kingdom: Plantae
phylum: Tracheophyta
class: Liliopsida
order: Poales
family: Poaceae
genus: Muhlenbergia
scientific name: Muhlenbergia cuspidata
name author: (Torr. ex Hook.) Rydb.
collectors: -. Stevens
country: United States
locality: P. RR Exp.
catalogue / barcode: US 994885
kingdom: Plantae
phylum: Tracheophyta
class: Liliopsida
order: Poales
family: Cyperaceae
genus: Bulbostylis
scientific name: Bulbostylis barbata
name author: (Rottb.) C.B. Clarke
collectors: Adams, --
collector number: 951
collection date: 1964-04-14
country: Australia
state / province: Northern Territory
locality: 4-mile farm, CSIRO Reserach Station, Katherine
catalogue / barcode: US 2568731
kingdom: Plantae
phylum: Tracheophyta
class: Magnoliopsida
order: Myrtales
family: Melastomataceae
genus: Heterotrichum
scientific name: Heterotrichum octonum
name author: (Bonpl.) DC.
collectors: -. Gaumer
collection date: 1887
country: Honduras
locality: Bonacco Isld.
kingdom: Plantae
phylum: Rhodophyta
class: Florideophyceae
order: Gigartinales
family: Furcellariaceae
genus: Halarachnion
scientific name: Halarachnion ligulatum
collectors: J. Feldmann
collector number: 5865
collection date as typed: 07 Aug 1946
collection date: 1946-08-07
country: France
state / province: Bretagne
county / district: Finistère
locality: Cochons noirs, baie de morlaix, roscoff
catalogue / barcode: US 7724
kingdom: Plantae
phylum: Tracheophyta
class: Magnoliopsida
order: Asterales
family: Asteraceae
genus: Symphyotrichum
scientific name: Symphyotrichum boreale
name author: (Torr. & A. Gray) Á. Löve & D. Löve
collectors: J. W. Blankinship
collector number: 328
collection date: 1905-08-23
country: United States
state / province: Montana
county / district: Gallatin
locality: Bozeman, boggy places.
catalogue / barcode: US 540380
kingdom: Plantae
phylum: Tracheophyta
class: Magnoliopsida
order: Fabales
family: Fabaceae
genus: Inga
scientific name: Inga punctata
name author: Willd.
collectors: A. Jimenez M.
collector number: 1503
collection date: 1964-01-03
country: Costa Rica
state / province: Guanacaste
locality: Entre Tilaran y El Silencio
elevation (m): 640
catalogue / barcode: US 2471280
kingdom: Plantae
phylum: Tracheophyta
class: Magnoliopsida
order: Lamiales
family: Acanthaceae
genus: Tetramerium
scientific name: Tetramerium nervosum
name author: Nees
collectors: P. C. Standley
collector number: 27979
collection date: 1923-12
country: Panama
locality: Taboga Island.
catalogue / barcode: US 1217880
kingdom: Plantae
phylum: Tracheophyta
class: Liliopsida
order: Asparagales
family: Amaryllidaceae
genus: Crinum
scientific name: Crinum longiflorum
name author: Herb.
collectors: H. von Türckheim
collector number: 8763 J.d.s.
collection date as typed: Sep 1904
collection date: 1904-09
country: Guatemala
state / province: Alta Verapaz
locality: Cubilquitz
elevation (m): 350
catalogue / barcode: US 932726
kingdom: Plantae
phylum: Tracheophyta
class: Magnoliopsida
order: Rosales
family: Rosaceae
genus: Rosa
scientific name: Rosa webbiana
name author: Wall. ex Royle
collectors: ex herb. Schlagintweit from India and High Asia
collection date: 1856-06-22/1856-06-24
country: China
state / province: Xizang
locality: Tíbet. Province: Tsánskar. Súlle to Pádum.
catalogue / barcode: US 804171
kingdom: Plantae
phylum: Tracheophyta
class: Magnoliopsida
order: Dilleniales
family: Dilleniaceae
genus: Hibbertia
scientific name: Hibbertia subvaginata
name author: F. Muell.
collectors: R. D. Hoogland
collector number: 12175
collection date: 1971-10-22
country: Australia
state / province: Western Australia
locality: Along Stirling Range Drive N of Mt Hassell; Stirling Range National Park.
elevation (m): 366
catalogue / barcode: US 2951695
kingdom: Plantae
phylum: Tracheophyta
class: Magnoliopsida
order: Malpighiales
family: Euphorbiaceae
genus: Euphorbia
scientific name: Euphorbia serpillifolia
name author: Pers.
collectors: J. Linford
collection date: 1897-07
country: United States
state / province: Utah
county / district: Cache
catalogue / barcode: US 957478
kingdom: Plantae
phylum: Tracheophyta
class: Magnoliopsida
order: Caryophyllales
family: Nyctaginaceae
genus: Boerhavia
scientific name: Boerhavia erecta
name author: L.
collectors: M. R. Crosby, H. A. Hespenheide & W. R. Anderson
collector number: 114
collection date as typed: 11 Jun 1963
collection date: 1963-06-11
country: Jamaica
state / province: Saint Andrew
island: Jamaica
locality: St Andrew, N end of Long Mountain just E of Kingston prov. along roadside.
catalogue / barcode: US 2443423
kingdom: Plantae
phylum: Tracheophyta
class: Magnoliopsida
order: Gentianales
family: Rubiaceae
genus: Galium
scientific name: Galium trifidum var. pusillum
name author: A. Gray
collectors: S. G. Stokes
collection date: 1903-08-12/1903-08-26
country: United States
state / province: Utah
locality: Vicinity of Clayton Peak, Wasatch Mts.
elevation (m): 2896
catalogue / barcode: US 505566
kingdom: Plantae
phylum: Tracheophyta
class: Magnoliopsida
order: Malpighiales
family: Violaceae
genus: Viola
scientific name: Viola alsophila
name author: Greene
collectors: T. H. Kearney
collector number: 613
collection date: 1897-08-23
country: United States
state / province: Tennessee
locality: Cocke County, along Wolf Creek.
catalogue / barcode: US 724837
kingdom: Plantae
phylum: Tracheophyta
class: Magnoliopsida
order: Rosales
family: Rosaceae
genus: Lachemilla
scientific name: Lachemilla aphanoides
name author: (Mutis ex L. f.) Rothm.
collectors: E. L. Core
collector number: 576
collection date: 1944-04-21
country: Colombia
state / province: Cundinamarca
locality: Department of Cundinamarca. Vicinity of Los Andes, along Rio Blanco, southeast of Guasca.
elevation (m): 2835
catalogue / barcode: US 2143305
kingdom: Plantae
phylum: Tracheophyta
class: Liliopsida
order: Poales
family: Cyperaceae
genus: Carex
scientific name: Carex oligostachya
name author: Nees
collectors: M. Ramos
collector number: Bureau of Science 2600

| Task directions |
Retype all of the lines above, keeping every character the same.

| Correct result |
kingdom: Plantae
phylum: Tracheophyta
class: Liliopsida
order: Poales
family: Poaceae
genus: Muhlenbergia
scientific name: Muhlenbergia cuspidata
name author: (Torr. ex Hook.) Rydb.
collectors: -. Stevens
country: United States
locality: P. RR Exp.
catalogue / barcode: US 994885
kingdom: Plantae
phylum: Tracheophyta
class: Liliopsida
order: Poales
family: Cyperaceae
genus: Bulbostylis
scientific name: Bulbostylis barbata
name author: (Rottb.) C.B. Clarke
collectors: Adams, --
collector number: 951
collection date: 1964-04-14
country: Australia
state / province: Northern Territory
locality: 4-mile farm, CSIRO Reserach Station, Katherine
catalogue / barcode: US 2568731
kingdom: Plantae
phylum: Tracheophyta
class: Magnoliopsida
order: Myrtales
family: Melastomataceae
genus: Heterotrichum
scientific name: Heterotrichum octonum
name author: (Bonpl.) DC.
collectors: -. Gaumer
collection date: 1887
country: Honduras
locality: Bonacco Isld.
kingdom: Plantae
phylum: Rhodophyta
class: Florideophyceae
order: Gigartinales
family: Furcellariaceae
genus: Halarachnion
scientific name: Halarachnion ligulatum
collectors: J. Feldmann
collector number: 5865
collection date as typed: 07 Aug 1946
collection date: 1946-08-07
country: France
state / province: Bretagne
county / district: Finistère
locality: Cochons noirs, baie de morlaix, roscoff
catalogue / barcode: US 7724
kingdom: Plantae
phylum: Tracheophyta
class: Magnoliopsida
order: Asterales
family: Asteraceae
genus: Symphyotrichum
scientific name: Symphyotrichum boreale
name author: (Torr. & A. Gray) Á. Löve & D. Löve
collectors: J. W. Blankinship
collector number: 328
collection date: 1905-08-23
country: United States
state / province: Montana
county / district: Gallatin
locality: Bozeman, boggy places.
catalogue / barcode: US 540380
kingdom: Plantae
phylum: Tracheophyta
class: Magnoliopsida
order: Fabales
family: Fabaceae
genus: Inga
scientific name: Inga punctata
name author: Willd.
collectors: A. Jimenez M.
collector number: 1503
collection date: 1964-01-03
country: Costa Rica
state / province: Guanacaste
locality: Entre Tilaran y El Silencio
elevation (m): 640
catalogue / barcode: US 2471280
kingdom: Plantae
phylum: Tracheophyta
class: Magnoliopsida
order: Lamiales
family: Acanthaceae
genus: Tetramerium
scientific name: Tetramerium nervosum
name author: Nees
collectors: P. C. Standley
collector number: 27979
collection date: 1923-12
country: Panama
locality: Taboga Island.
catalogue / barcode: US 1217880
kingdom: Plantae
phylum: Tracheophyta
class: Liliopsida
order: Asparagales
family: Amaryllidaceae
genus: Crinum
scientific name: Crinum longiflorum
name author: Herb.
collectors: H. von Türckheim
collector number: 8763 J.d.s.
collection date as typed: Sep 1904
collection date: 1904-09
country: Guatemala
state / province: Alta Verapaz
locality: Cubilquitz
elevation (m): 350
catalogue / barcode: US 932726
kingdom: Plantae
phylum: Tracheophyta
class: Magnoliopsida
order: Rosales
family: Rosaceae
genus: Rosa
scientific name: Rosa webbiana
name author: Wall. ex Royle
collectors: ex herb. Schlagintweit from India and High Asia
collection date: 1856-06-22/1856-06-24
country: China
state / province: Xizang
locality: Tíbet. Province: Tsánskar. Súlle to Pádum.
catalogue / barcode: US 804171
kingdom: Plantae
phylum: Tracheophyta
class: Magnoliopsida
order: Dilleniales
family: Dilleniaceae
genus: Hibbertia
scientific name: Hibbertia subvaginata
name author: F. Muell.
collectors: R. D. Hoogland
collector number: 12175
collection date: 1971-10-22
country: Australia
state / province: Western Australia
locality: Along Stirling Range Drive N of Mt Hassell; Stirling Range National Park.
elevation (m): 366
catalogue / barcode: US 2951695
kingdom: Plantae
phylum: Tracheophyta
class: Magnoliopsida
order: Malpighiales
family: Euphorbiaceae
genus: Euphorbia
scientific name: Euphorbia serpillifolia
name author: Pers.
collectors: J. Linford
collection date: 1897-07
country: United States
state / province: Utah
county / district: Cache
catalogue / barcode: US 957478
kingdom: Plantae
phylum: Tracheophyta
class: Magnoliopsida
order: Caryophyllales
family: Nyctaginaceae
genus: Boerhavia
scientific name: Boerhavia erecta
name author: L.
collectors: M. R. Crosby, H. A. Hespenheide & W. R. Anderson
collector number: 114
collection date as typed: 11 Jun 1963
collection date: 1963-06-11
country: Jamaica
state / province: Saint Andrew
island: Jamaica
locality: St Andrew, N end of Long Mountain just E of Kingston prov. along roadside.
catalogue / barcode: US 2443423
kingdom: Plantae
phylum: Tracheophyta
class: Magnoliopsida
order: Gentianales
family: Rubiaceae
genus: Galium
scientific name: Galium trifidum var. pusillum
name author: A. Gray
collectors: S. G. Stokes
collection date: 1903-08-12/1903-08-26
country: United States
state / province: Utah
locality: Vicinity of Clayton Peak, Wasatch Mts.
elevation (m): 2896
catalogue / barcode: US 505566
kingdom: Plantae
phylum: Tracheophyta
class: Magnoliopsida
order: Malpighiales
family: Violaceae
genus: Viola
scientific name: Viola alsophila
name author: Greene
collectors: T. H. Kearney
collector number: 613
collection date: 1897-08-23
country: United States
state / province: Tennessee
locality: Cocke County, along Wolf Creek.
catalogue / barcode: US 724837
kingdom: Plantae
phylum: Tracheophyta
class: Magnoliopsida
order: Rosales
family: Rosaceae
genus: Lachemilla
scientific name: Lachemilla aphanoides
name author: (Mutis ex L. f.) Rothm.
collectors: E. L. Core
collector number: 576
collection date: 1944-04-21
country: Colombia
state / province: Cundinamarca
locality: Department of Cundinamarca. Vicinity of Los Andes, along Rio Blanco, southeast of Guasca.
elevation (m): 2835
catalogue / barcode: US 2143305
kingdom: Plantae
phylum: Tracheophyta
class: Liliopsida
order: Poales
family: Cyperaceae
genus: Carex
scientific name: Carex oligostachya
name author: Nees
collectors: M. Ramos
collector number: Bureau of Science 2600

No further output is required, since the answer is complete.